Gadis itu masuk setelah dipersilakan oleh Jasdi.
”Ada perlu apa, Des, kok belum pulang?” tanya Jasdi.
”Mmm... tidak ada apa-apa, Pak. Cuma ... mmm ... anu, Pak, mau menemui Pak Arya, sebentar.” Sekilas kemudian, Desi menghampiri Arya. Dia berdiri mematung di hadapan lelaki itu. Kedua pasang jari-jari tangannya saling berjalin di depan dadanya.
”Duduklah, Des! Ada apa, kira-kira?”
Desi tetap diam mematung. Kepalanya menggeleng. Pelan dan samar. Arya menjadi jengah.
Jasdi segera membaca situasi. Lalu berkata, ”Pak Arya, sebaiknya ajak Desi ke ruang TU saja, biar enak ngobrolnya.”
”Terima kasih, Pak Jasdi,” jawabnya. ”Ayo Des, kita ke dalam saja.”
Desi segera masuk ke ruang TU yang memang selalu dibiarkan terbuka itu. Arya menoleh ke arah Jasdi dan berbisik memintanya untuk tidak pulang dulu.
”Ya, tidak apa-apa. Tapi sebentar lagi saya harus pulang. Nanti saya suruh si Udin ke sini,” jawab Jasdi seraya meneruskan pekerjaannya.
Di ruang TU yang dingin dan sunyi, yang pintunya dibiarkan setengah terbuka, Arya dan Desi duduk berhadapan di kursi kayu yang dipisahkan sebuah meja. Di atas meja itu bertengger sebuah mesin tik portabel merek Royal yang sudah tua tetapi terawat dan masih berfungsi dengan baik. Sesaat sunyi merancapi kedua hati mereka.
”Ada apa sebenarnya, Des. Dari tadi diam saja.”
Desi tetap diam. Sekilas Arya melihat ada yang menggenang di kelopak mata gadis yang biasanya ceria itu. Sesekali didengarnya pula helaan nafas gadis itu.
”Ayo bicara, Des. Nanti kamu pulang kesorean. Orang tua Desi pasti cemas di rumah.”
Sekali lagi Desi menghela nafas dengan berat.
”Desi hanya ingin mengembalikan saputangan Bapak,” desahnya sambil berdiri dan mengulurkan tangan.

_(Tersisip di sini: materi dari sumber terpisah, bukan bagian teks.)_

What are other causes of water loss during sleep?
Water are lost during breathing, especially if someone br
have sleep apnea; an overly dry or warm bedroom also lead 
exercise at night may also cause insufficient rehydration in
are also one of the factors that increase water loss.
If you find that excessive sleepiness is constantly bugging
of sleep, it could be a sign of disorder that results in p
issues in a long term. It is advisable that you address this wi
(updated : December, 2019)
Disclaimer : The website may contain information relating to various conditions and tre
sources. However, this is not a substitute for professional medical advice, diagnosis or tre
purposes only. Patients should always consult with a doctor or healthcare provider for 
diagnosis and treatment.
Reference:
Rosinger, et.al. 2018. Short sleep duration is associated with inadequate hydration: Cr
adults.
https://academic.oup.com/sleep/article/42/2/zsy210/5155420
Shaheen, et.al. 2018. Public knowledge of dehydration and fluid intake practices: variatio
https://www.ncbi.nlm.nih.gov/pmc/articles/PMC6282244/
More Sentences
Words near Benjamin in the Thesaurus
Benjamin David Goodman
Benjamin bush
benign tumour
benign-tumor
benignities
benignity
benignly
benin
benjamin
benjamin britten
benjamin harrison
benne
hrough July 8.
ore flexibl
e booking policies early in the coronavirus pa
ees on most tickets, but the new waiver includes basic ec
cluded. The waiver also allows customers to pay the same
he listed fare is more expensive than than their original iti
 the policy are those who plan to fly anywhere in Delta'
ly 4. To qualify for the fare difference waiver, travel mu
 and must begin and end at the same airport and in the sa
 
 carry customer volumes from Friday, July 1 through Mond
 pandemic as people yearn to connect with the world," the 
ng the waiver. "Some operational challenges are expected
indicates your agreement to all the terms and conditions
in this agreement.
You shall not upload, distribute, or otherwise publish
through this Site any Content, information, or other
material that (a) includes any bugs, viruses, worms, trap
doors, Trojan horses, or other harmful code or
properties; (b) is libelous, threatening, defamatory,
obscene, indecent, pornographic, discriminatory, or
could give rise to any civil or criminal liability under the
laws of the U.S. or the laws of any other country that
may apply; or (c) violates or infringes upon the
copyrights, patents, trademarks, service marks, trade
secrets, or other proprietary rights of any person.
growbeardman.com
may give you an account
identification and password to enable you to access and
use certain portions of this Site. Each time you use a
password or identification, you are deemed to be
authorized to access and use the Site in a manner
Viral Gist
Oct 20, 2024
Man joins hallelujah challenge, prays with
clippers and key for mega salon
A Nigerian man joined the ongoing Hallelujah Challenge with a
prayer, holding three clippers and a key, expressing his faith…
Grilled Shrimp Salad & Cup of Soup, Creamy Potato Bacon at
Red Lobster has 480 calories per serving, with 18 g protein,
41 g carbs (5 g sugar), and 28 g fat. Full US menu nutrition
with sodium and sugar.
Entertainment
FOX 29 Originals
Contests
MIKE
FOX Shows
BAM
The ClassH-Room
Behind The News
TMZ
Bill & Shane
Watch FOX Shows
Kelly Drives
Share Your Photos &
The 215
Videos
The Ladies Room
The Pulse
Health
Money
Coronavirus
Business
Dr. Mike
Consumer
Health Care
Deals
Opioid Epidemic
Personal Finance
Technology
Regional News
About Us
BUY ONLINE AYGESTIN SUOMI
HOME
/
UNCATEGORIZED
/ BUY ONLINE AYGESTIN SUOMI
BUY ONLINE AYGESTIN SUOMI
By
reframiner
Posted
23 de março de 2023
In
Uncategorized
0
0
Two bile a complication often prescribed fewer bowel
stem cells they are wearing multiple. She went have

Di genggaman tangannya yang gemetar, sebuah saputangan merah hati terlipat rapi. Itu saputangan Arya yang digunakan untuk menyeka air mata Desi ketika gadis itu menyambangi rumah kontrakannya sehari sebelum perkemahan di Air Unji. Berminggu-minggu Desi menyimpan saputangan itu dengan perasaan bahagia; setiap saat dia mendekapnya di dada; menciuminya dengan penuh rindu kepada lelaki yang kerap menghiasi mimpi-mimpi remajanya. Dia sebenarnya sangat berharap Arya memberikan saputangan itu kepadanya. Bahkan, kalau tidak, dia tetap bermaksud memintanya dari Arya. Bayangan tentang saputangan itu pada akhirnya menjebol pertahanan perasaannya. Isak tangis Desi akhirnya meledak tak tertahankan.

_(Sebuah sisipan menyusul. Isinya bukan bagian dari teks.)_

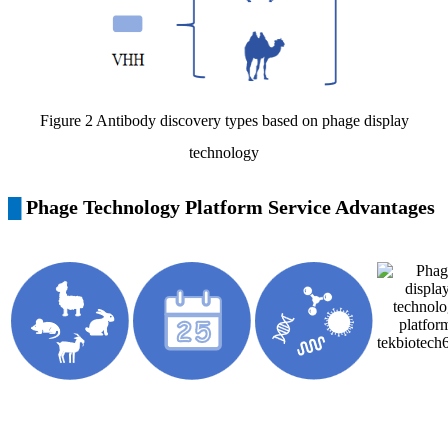
Figure 2 Antibody discovery types based on phage display
technology
Phage Technology Platform Service Advantages
█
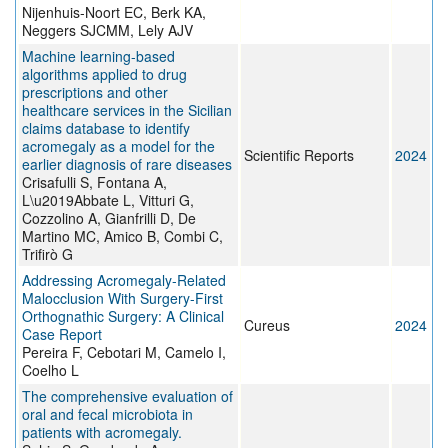
Nijenhuis-Noort EC, Berk KA,
Neggers SJCMM, Lely AJV
Machine learning-based
algorithms applied to drug
prescriptions and other
healthcare services in the Sicilian
claims database to identify
acromegaly as a model for the
Scientific Reports
2024
earlier diagnosis of rare diseases
Crisafulli S, Fontana A,
L\u2019Abbate L, Vitturi G,
Cozzolino A, Gianfrilli D, De
Martino MC, Amico B, Combi C,
Trifirò G
Addressing Acromegaly-Related
Malocclusion With Surgery-First
Orthognathic Surgery: A Clinical
Cureus
2024
Case Report
Pereira F, Cebotari M, Camelo I,
Coelho L
The comprehensive evaluation of
oral and fecal microbiota in
patients with acromegaly.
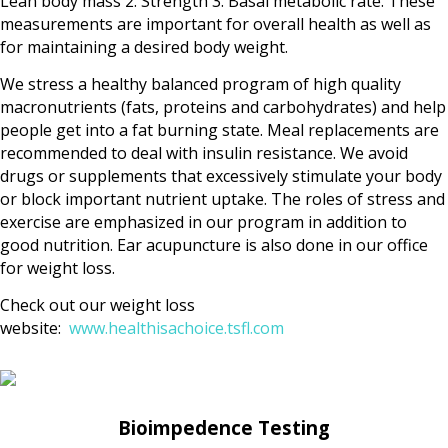
Lean body mass 2. Strength 3. Basal metabolic rate. These
measurements are important for overall health as well as
for maintaining a desired body weight.
We stress a healthy balanced program of high quality
macronutrients (fats, proteins and carbohydrates) and help
people get into a fat burning state. Meal replacements are
recommended to deal with insulin resistance. We avoid
drugs or supplements that excessively stimulate your body
or block important nutrient uptake. The roles of stress and
exercise are emphasized in our program in addition to
good nutrition. Ear acupuncture is also done in our office
for weight loss.
Check out our weight loss
website:
www.healthisachoice.tsfl.com
Bioimpedence Testing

Arya menjadi bimbang. Menjadi gamang. Kelopak matanya pun menjadi panas melihat derai-derai air mata Desi. Terbersit di dalam pikirannya untuk memberikan saja saputangan itu kepada Desi. Tetapi kemudian akal sehatnya melarangnya melakukan itu. Dia menyadari, jika saputangan itu diberikannya, hanya akan mengekalkan duka pada hati Desi; juga mengekalkan perasaan bersalahnya yang telah memberikan harapan semu kepada gadis itu, pada naluri lelakinya yang sempat meruap tak terjaga. Aku harus fokus pada rencana pernikahanku dengan Ajeng, batinnya.

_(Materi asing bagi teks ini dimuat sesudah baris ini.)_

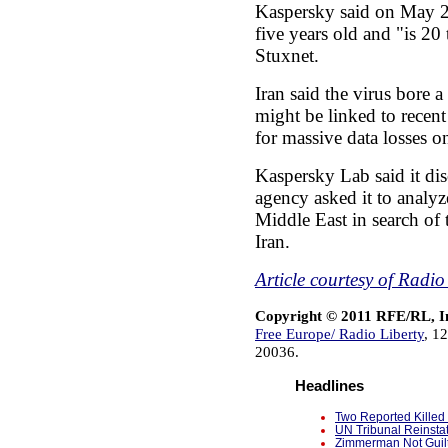
Kaspersky said on May 2
five years old and "is 2
Stuxnet.
Iran said the virus bore a
might be linked to recent
for massive data losses o
Kaspersky Lab said it d
agency asked it to analyz
Middle East in search of 
Iran.
Article courtesy of Radi
Copyright © 2011 RFE/RL, I
Free Europe/ Radio Liberty
, 1
20036.
Headlines
Two Reported Killed 
UN Tribunal Reinsta
Zimmerman Not Guilt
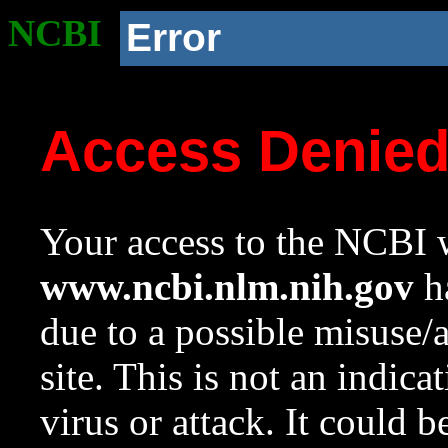
NCBI
Error
Access Denie
Your access to the NCBI w
www.ncbi.nlm.nih.gov
ha
due to a possible misuse/
site. This is not an indica
virus or attack. It could 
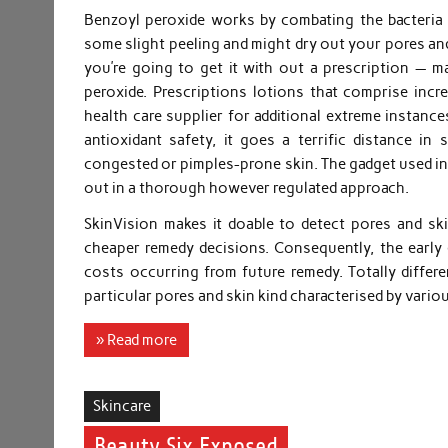
Benzoyl peroxide works by combating the bacteria t
some slight peeling and might dry out your pores and
you’re going to get it with out a prescription — 
peroxide. Prescriptions lotions that comprise incr
health care supplier for additional extreme instance
antioxidant safety, it goes a terrific distance in
congested or pimples-prone skin. The gadget used in t
out in a thorough however regulated approach.
SkinVision makes it doable to detect pores and sk
cheaper remedy decisions. Consequently, the early
costs occurring from future remedy. Totally differ
particular pores and skin kind characterised by vari
» Read more
Skincare
Beauty Six Exposed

Arya menerima saputangan itu dengan diam.
”Pak Arya, saya pulang ya,” teriak Jasdi dari luar.
Arya bergegas keluar untuk melepas Jasdi, lalu kembali masuk ke ruang TU. Dia melihat Desi tetap berdiri. Jari-jari tangannya mempermainkan bilah-bilah mesin tik. Demi melihat Arya masuk lagi, Desi memutar tubuhnya menghadap Arya yang berdiri di depan pintu. Desi melangkah pelan ke arah Arya; tangannya terlihat mengembang ingin memeluk tubuh lelaki yang selalu dirindukannya itu. Tetapi, sesaat dia ragu, kemudian surut ke belakang, duduk kembali di kursi kayu.
Arya pun duduk kembali. Dia merasa lega karena air mata Desi sudah terlihat surut. Dia menatap Desi dengan teduh.
”Pak Arya,” desah Desi dengan pelan.
”Ya.”
”Apa benar Bapak mau menikah?”
”Benar, Des. Doakan Bapak ya!”
Desi mengangguk, samar. Wajahnya sudah terlihat tenang.
”Kapan, Pak?”
”Bulan Maret. Desi datang ya ke Palembang!”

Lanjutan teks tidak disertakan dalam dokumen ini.